I often find myself in a position where I have multiple Jenkins servers that are almost clones of each other. In many cases, this is because I run a “test” Jenkins where we develop jobs, test them, then promote them over to our “prod” Jenkins server. Because the servers look identical, I’m always afraid I might make some destructive change on the wrong server. I want some simple, even hacky way to make temporary style changes that won’t persist when I move things between the Jenkins servers.

SIDE NOTE: If you’re looking for a more permanent, style-ish (intentional pun) way of customizing your Jenkins server, please investigate the multiple plugins that Jenkins has for customizing the look and feel.

The quickest hack (and I emphasize hack) that I’ve found is to play with the images (PNG) files that Jenkins uses to display it’s headers. When we look at any standard Jenkins page, it looks like this:

jenkins-titlebar

In my case, ALL my Jenkins servers looked exactly like that, making it very difficult to tell which was which.

If you do a little clicking around using your favorite browser’s development tools, you can investigate the HTML and CSS that’s generated by Jenkins.

jenkins-titlestyle

You’ll find that it uses image files that are unpacked/stored into some link such as /static/b93128ha31/title.png on the server. These exist in the jenkins.war file that gets exploded when you run Jenkins. It may take you a while, but you can usually find them on the server somewhere. If you’re running in tomcat, you might find them neatly stashed down the /webapps/ tree. I was running the simple embedded container, so I eventually found mine in /var/cache/jenkins on my redhat server. Specifically, I did a ‘ps ax | grep jenkins’ and found the process that had defined ‘–webroot=/var/cache/jenkins/war’ when it started.

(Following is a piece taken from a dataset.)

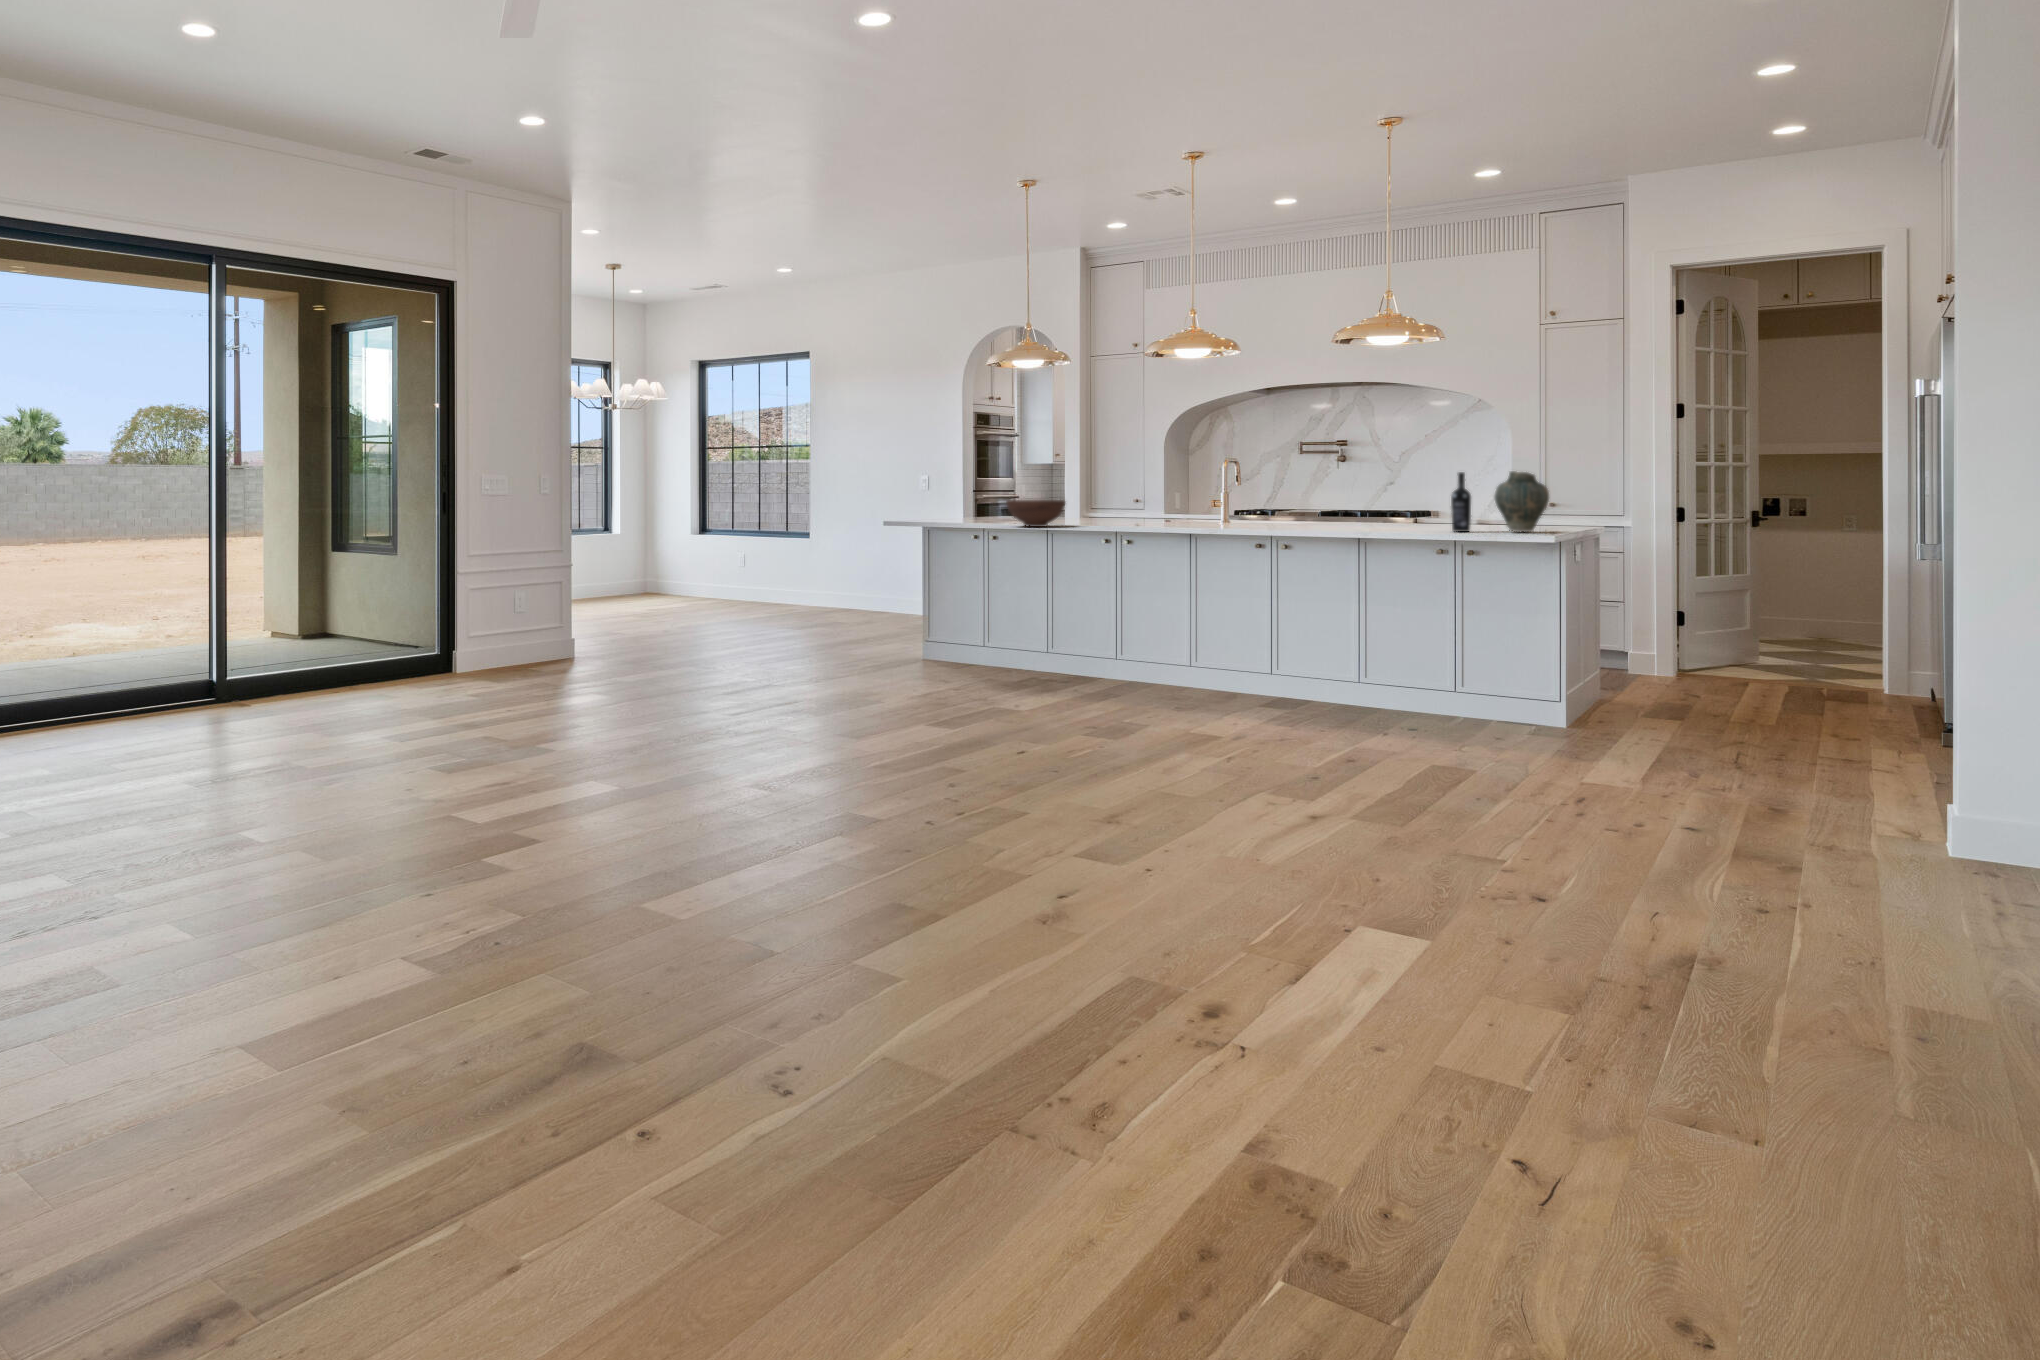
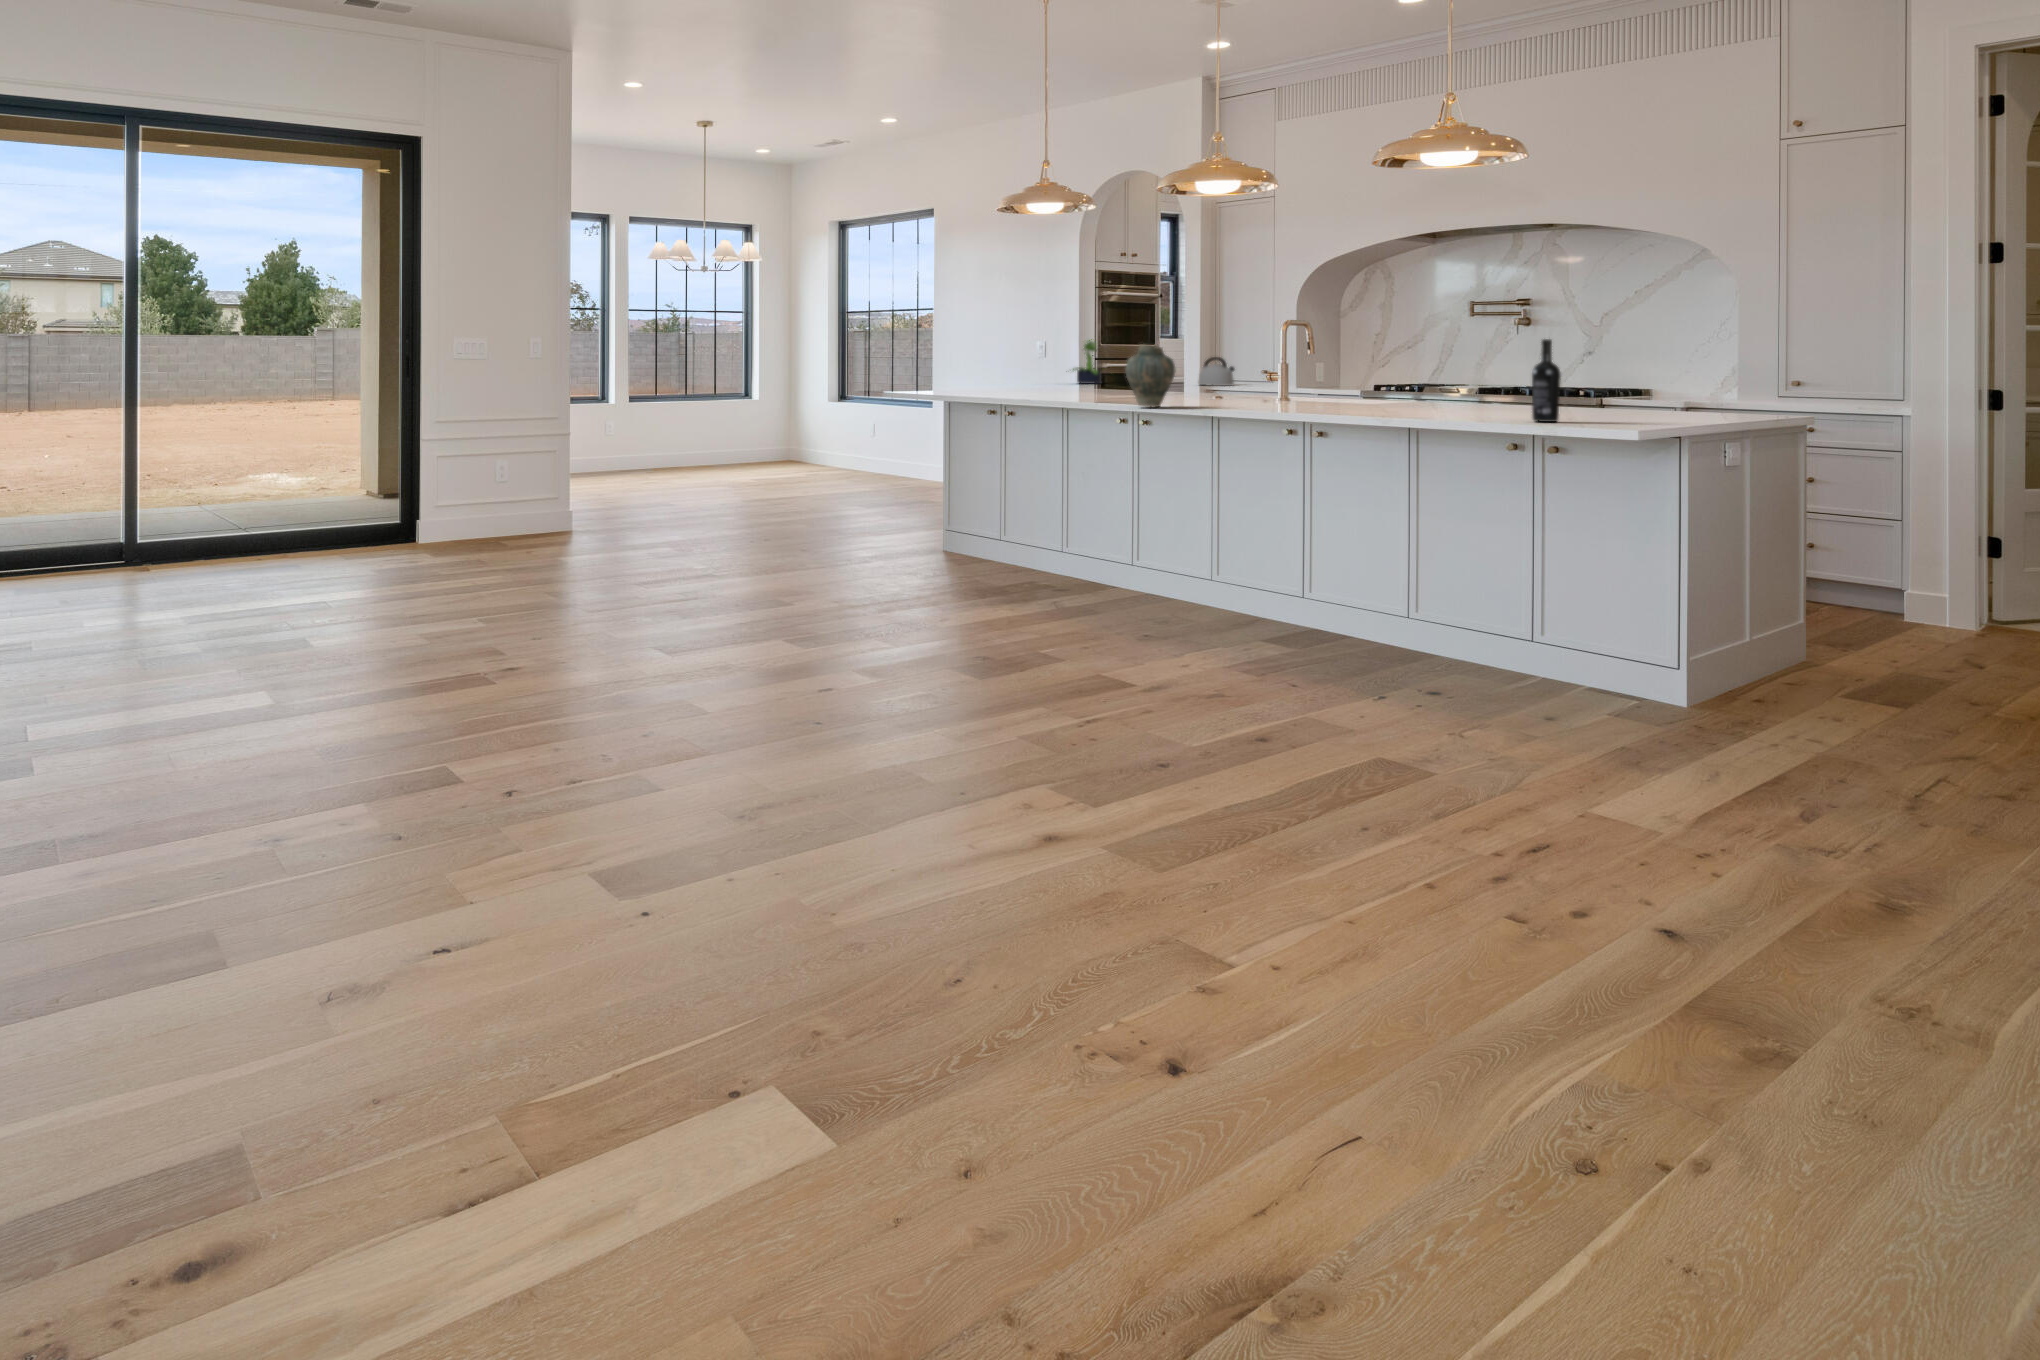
vase: present [1495,471,1549,532] -> present [1125,344,1175,407]
potted plant: none [955,473,998,513] -> present [1073,339,1105,384]
kettle: none [1078,488,1110,513] -> present [1199,357,1235,386]
fruit bowl: present [1006,500,1065,527] -> none [1013,371,1083,403]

Once this is done, you can poke around in the /var/cache/jenkins/war/images directory and see the images that Jenkins uses for basic display stuff. For simplicity, I chose the the ‘title.png’ which is the “Jenkins” title image in the top bar.

jenkins-title

I simply re-created another text block “DO-T Jenkins” (using PowerPoint in my case), then saved it as a PNG image. “DO-T” stands for DevOps-TEST. It’s useful if it has a transparent background so you don’t have to worry about matching the background black color.

jenkins-titlecustom

I transferred it up to my server, dropped it into the images directory on top of the original title.png file and “voila!” I now have a custom Jenkins banner.

jenkins-titlebar-custom

This change will get erased any time the war file gets re-exploded. Depending on your server configuration, this could be every time you restart Jenkins or only when you update to a new version. For my particular situation, this was perfectly acceptable since I only wanted the change to be temporary and live until I was done with my test server.